Ainsi le Liberal Democratic Party (LDP, membre de la coalition) a-t-il été échaudé par le « scandale des passeports » qui défraie la chronique depuis le début du mois de mai. Quatre fonctionnaires de haut rang ont été suspendus et une enquête est actuellement en cours à ce sujet. Elle concerne l’attribution d’un contrat de 34,6 millions de dollars à une entreprise française, François-Charles Oberthur Fiduciaire, pour l’impression de nouveaux passeports sécurisés, alors que le coût initial du projet avait été évalué à 10,2 millions de dollars. Le choix d’Oberthur Fiduciaire aurait été réalisé sans le moindre appel d’offres, à la suite de l’intervention d’une mystérieuse entreprise, l’Anglo Leasing & Finance Ltd. Une accusation démentie dans la presse kényane par Oberthur, pour qui ces soupçons sont « diffamatoires puisqu’il est impossible de comparer les projets, dont l’ampleur – et donc le coût – sont totalement différents ». L’importance accordée au projet viendrait de la volonté du gouvernement de prouver « son intention d’améliorer la sécurité nationale et de lutter contre le terrorisme ».
Cette affaire est venue s’ajouter aux accusations de trafic d’influence portées contre le ministre du Commerce, Mukhisa Kituyi, au sujet d’une entreprise publique de ciment, l’East African Portland Cement Company.
Dans les deux cas, le gouvernement a réagi avec célérité, et il semble que l’affirmation du secrétaire permanent du ministère de l’Éthique et de la Gouvernance, John Githongo, selon laquelle « l’administration en place est prête à payer le prix politique de la lutte contre la corruption dans ses propres rangs, et cela quel que soit le niveau atteint par le phénomène », ne restera pas qu’un voeu pieux.

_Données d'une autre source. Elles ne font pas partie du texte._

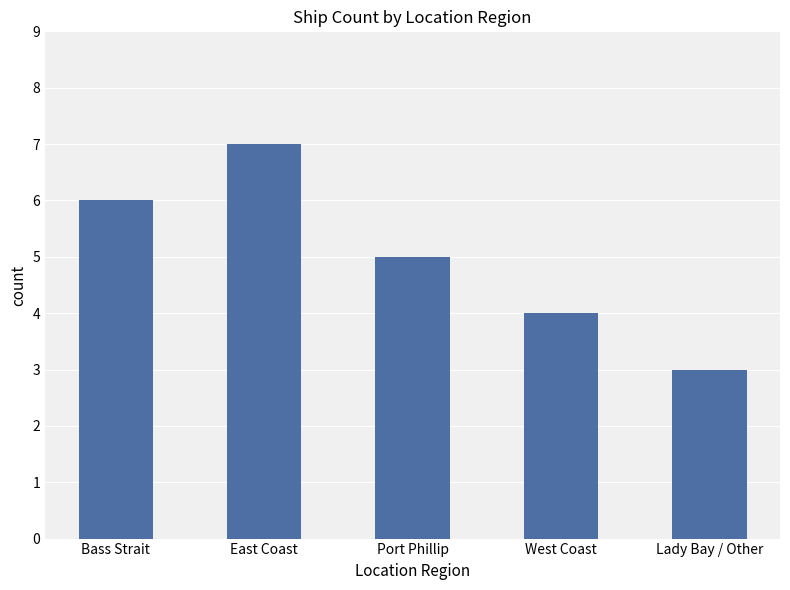

What is the maximum value shown in the chart?

7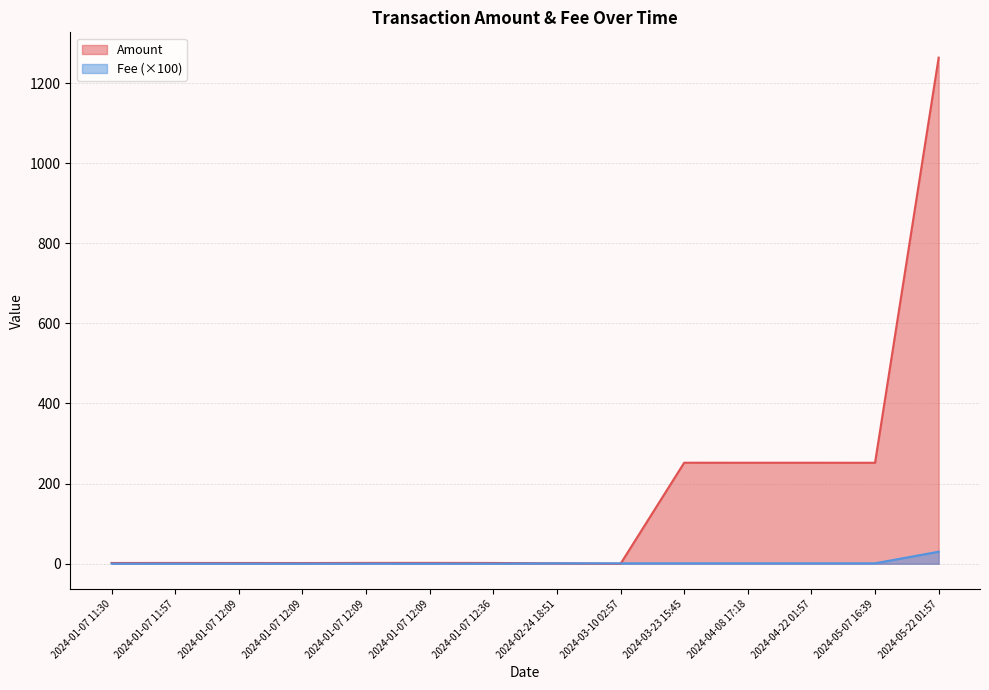

What is the difference between the maximum and second lowest values in the Fee series?

29.9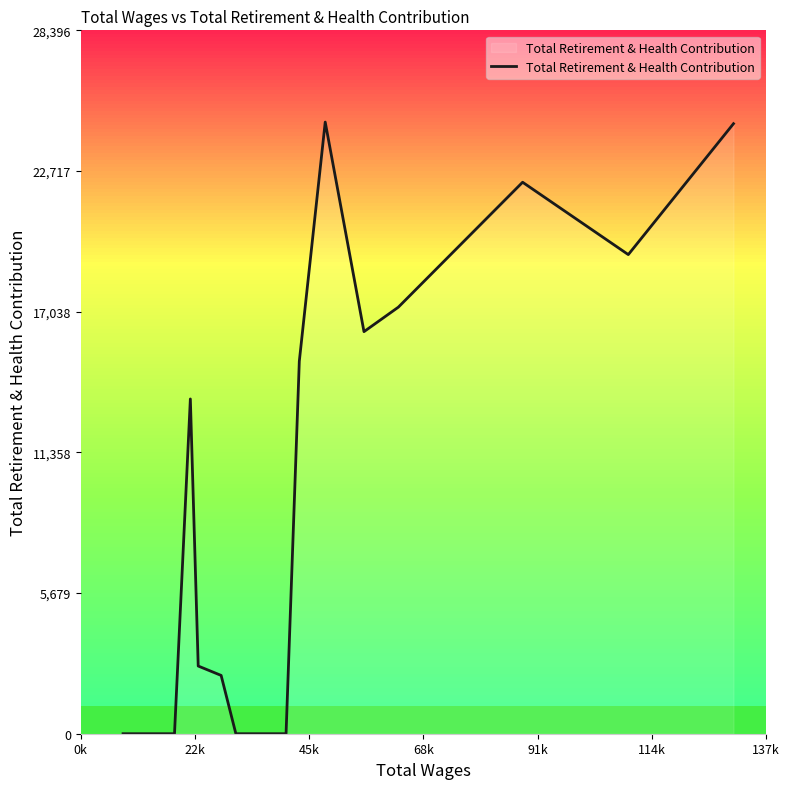

What is the greatest value displayed?

24693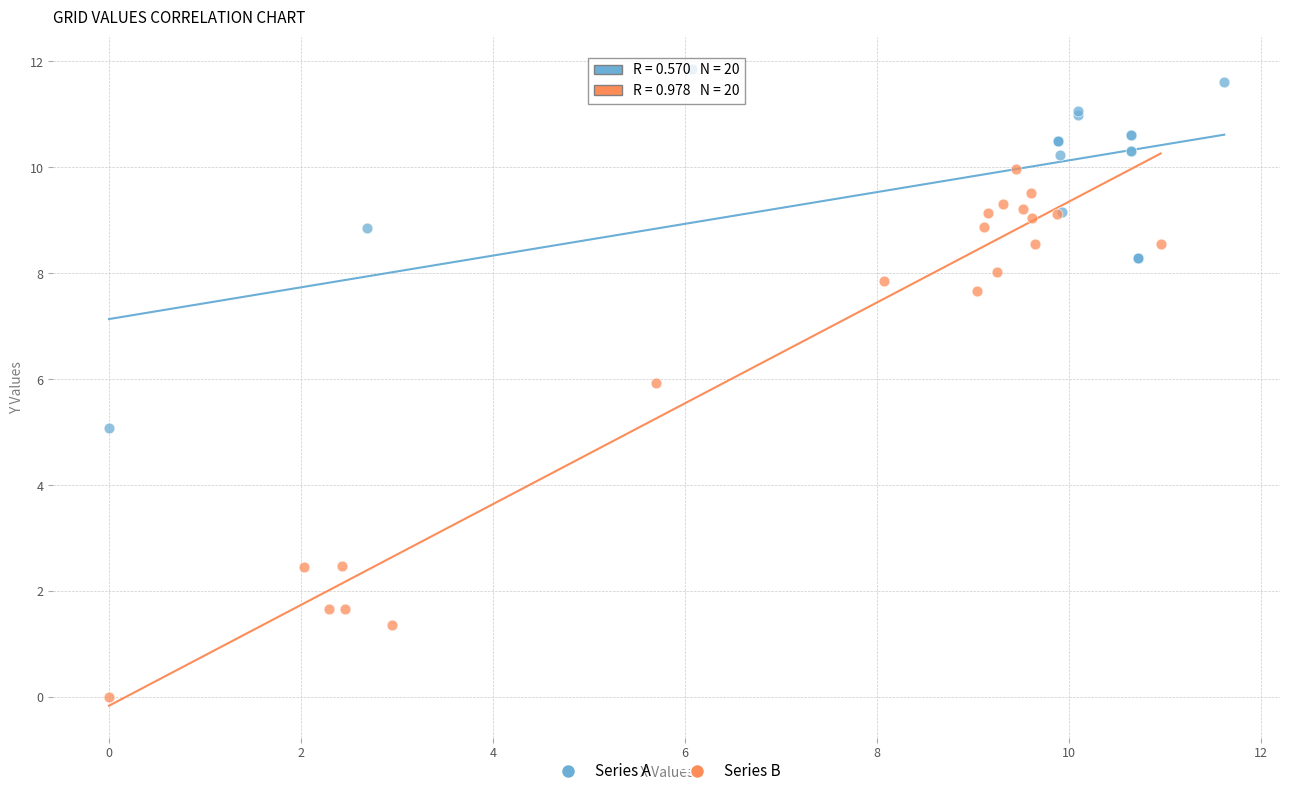

Which series contains the highest Y value?

Series A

Prochaine étape : la nouvelle Constitution, promise au pays pour le 30 juin. Le délai risque d’être dépassé, mais, comme l’affirme Kiraitu Murungi, le ministre de la Justice et des Affaires constitutionnelles : « Nous ne devrions pas nous sentir pris en otage par cette date. La balle est désormais dans le camp des parlementaires, des hommes d’Église, des entrepreneurs et de la société civile pour parvenir à un consensus sur les quelques aspects encore non résolus… Je pense que c’est une question de mois. » Pour l’instant, les Kényans sont plus patients que Washington. Il n’est pas sûr qu’ils le restent éternellement.